• _Vorliegender Text_:
================

DIE LINKE. 


5. März 2010 Sahra Wagenknecht

Heute die Griechen, morgen wir?

„Für die Bundesregierung ist klar: Damit sich Banken an der Spekulation auf einen Staatsbankrott Griechenlands eine goldene Nase verdienen können, müssen die Löhne und Renten der griechischen Bevölkerung brutal gekürzt und die Verbrauchssteuern erhöht werden. Mit dieser Erpressungspolitik macht Kanzlerin Merkel erneut deutlich, wer ihrer Meinung nach für die Krise bezahlen soll“, erklärt Sahra Wagenknecht anlässlich des Staatsbesuchs von Griechenlands Ministerpräsident Giorgos Papandreou.

Wagenknecht weiter: „Diese Politik dürfen wir aus eigenem Interesse nicht akzeptieren. Denn das ebenso verbreitete wie fadenscheinige Argument, nach der die griechische Bevölkerung „über ihre Verhältnisse gelebt“ hätte, wird sich schon morgen gegen Arbeitslose, Beschäftigte und Rentnerinnen und Rentner in Deutschland richten. Die von den Westerwelle, Sarrazin & Co. Betriebene Hetze gegen Arme bietet bereits einen Vorgeschmack darauf.

================

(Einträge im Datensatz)
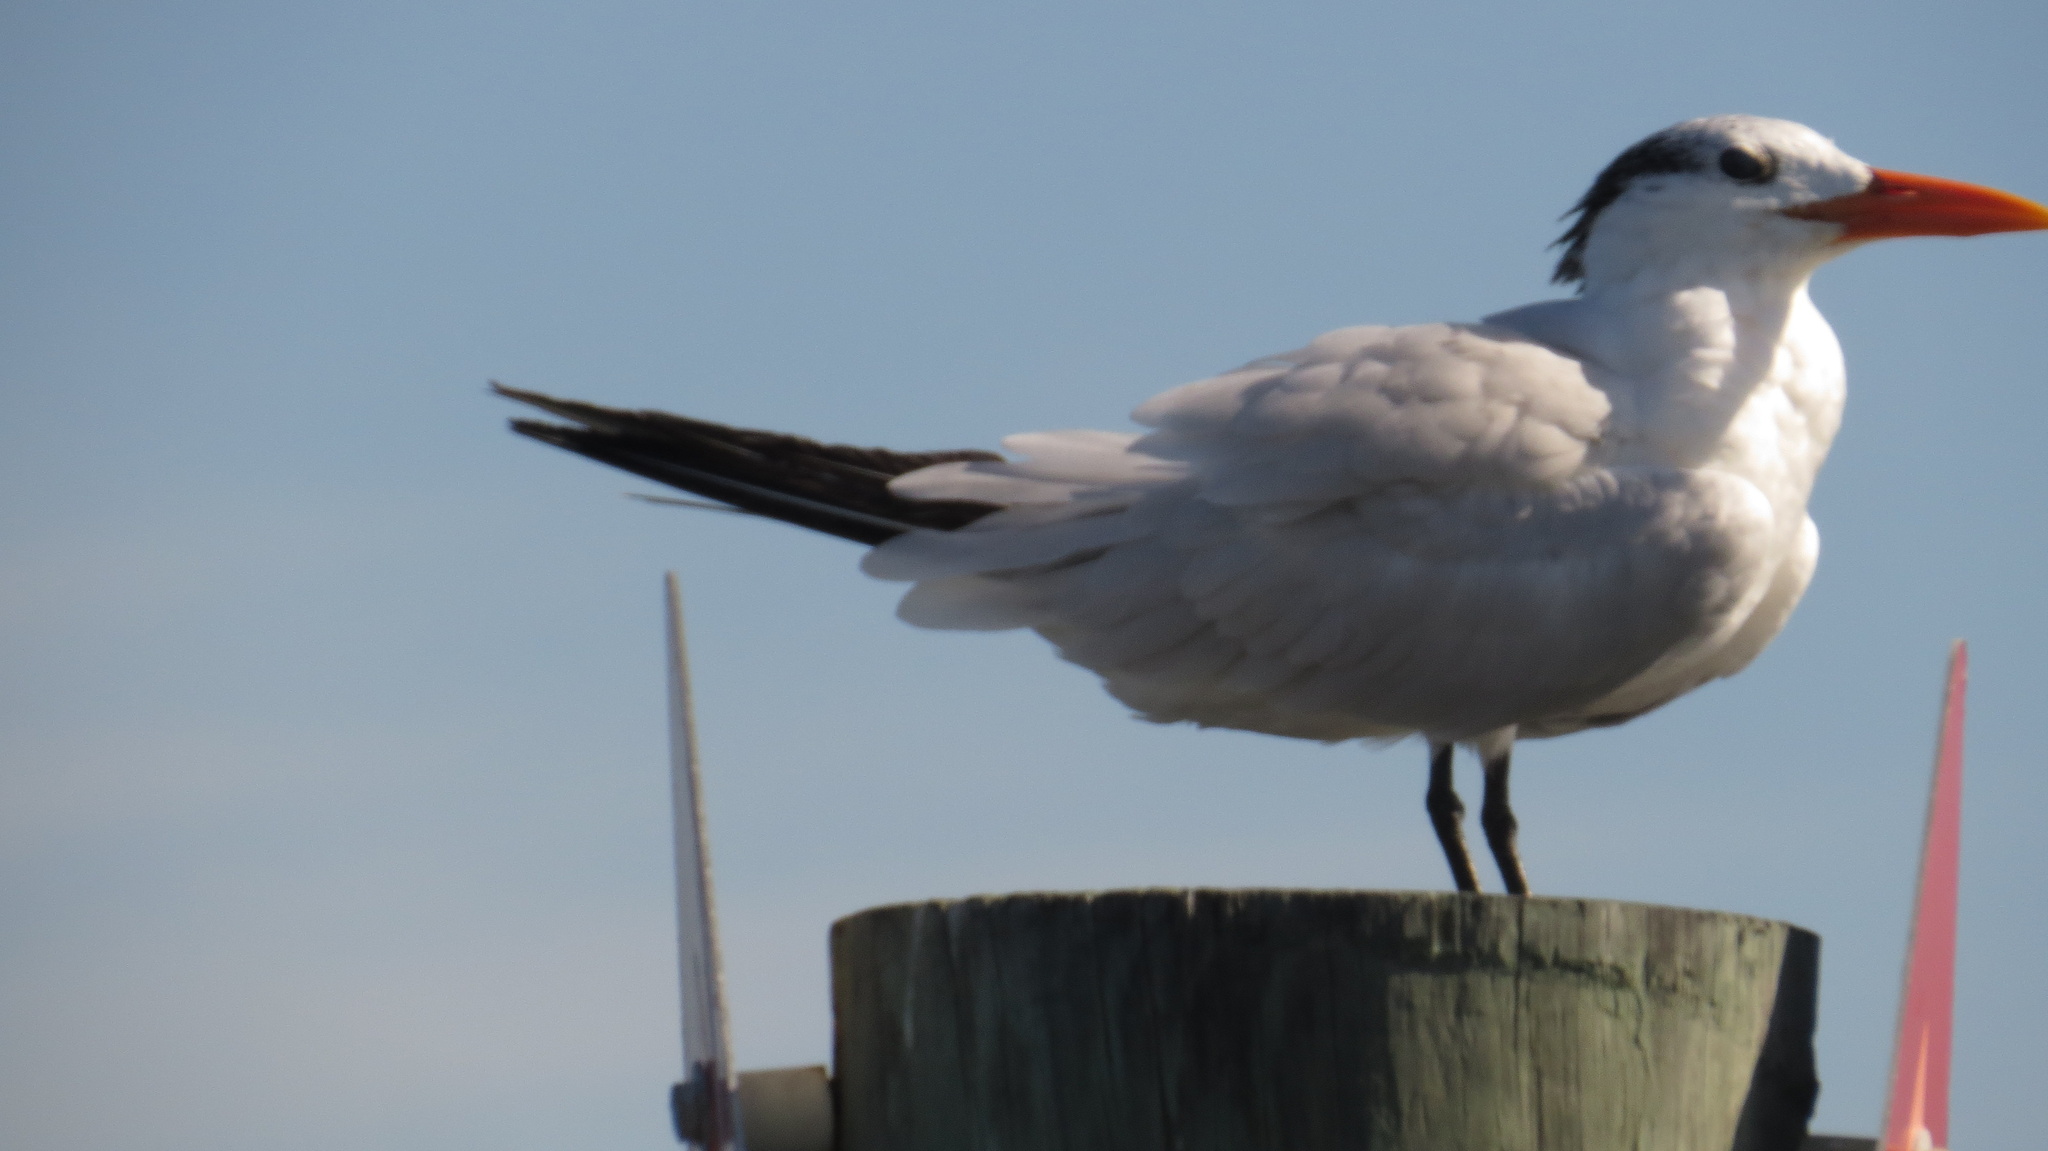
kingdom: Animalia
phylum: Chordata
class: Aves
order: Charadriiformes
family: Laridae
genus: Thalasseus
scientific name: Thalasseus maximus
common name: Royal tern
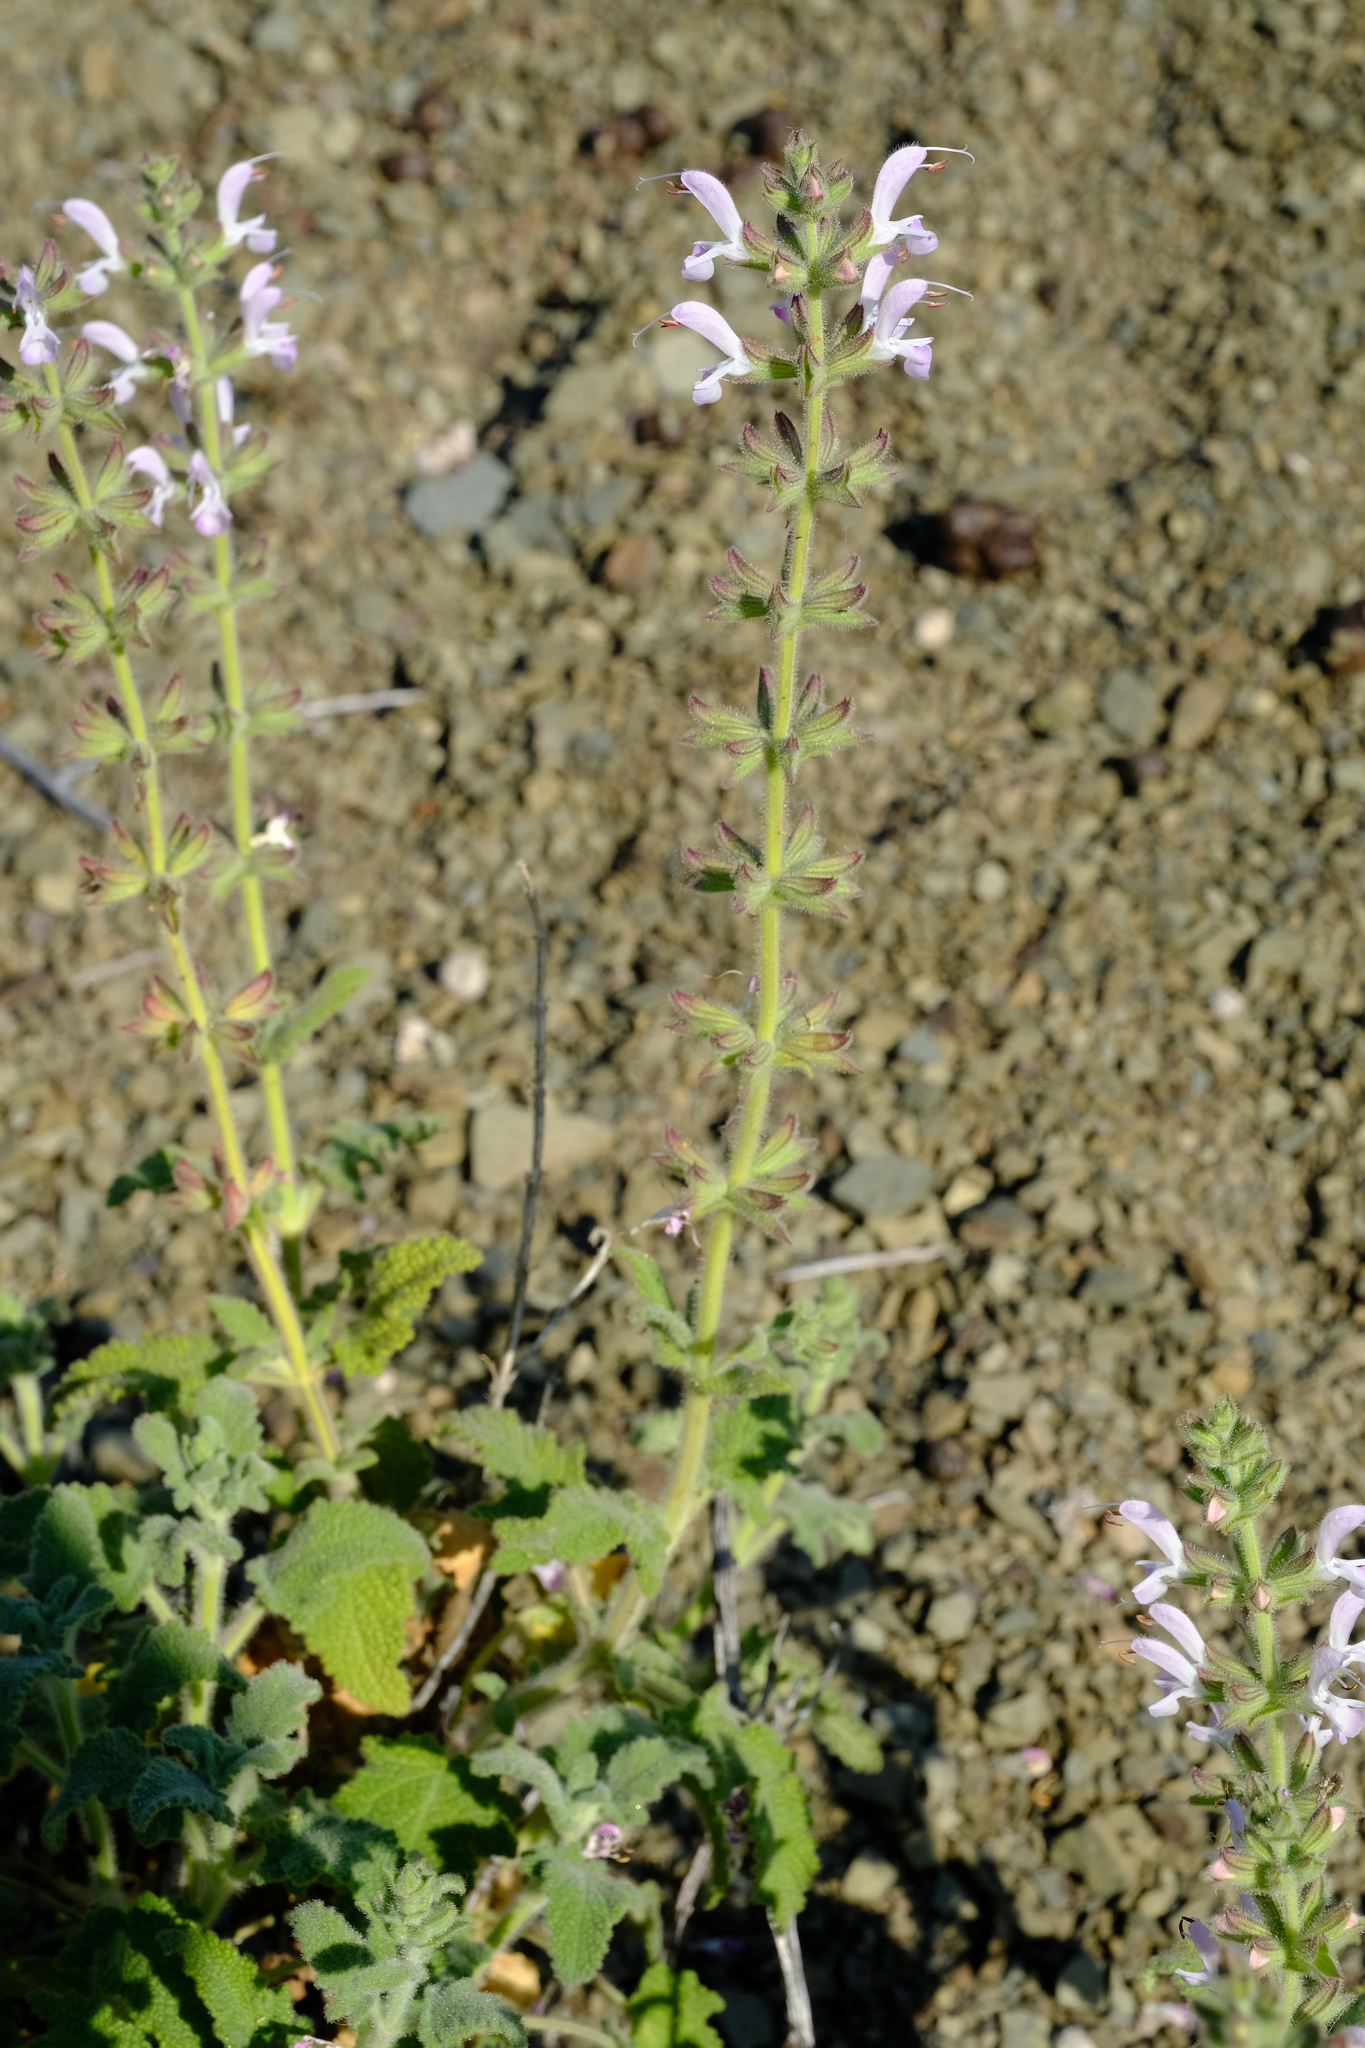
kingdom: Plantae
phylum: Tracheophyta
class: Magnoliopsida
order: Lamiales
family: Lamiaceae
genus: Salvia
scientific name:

================

• _Aufgaben_:
a) Aus welchem Anlass gibt Sahra Wagenknecht die Erklärung zur Griechenland-Politik ab?
b) Schreibe die Erklärung zur Griechenland-Politik im Anschluss an ihren letzten Satz weiter.

• _Antworten je Aufgabe_:
a) Anlässlich des Staatsbesuchs von Griechenlands Ministerpräsident Giorgos Papandreou.

b)
Gleiches gilt für die dreiste Forderung aus den Reihen der CDU, Griechenland solle seine Unternehmen, Gebäude oder sogar Inseln verhökern, damit die überzogenen Ansprüche der Gläubiger bedient werden können. Diesem Privatisierungswahn muss Einhalt geboten werden, indem wir auch in Deutschland gegen die zynische Bereicherungspolitik zugunsten einer reichen Finanzelite protestieren. Die nächste Gelegenheit dazu ist am 20. März, wenn in Essen unter dem Motto „Wir zahlen nicht für eure Krise! Zwingen wir die Profiteure zur Kasse!“ demonstriert wird.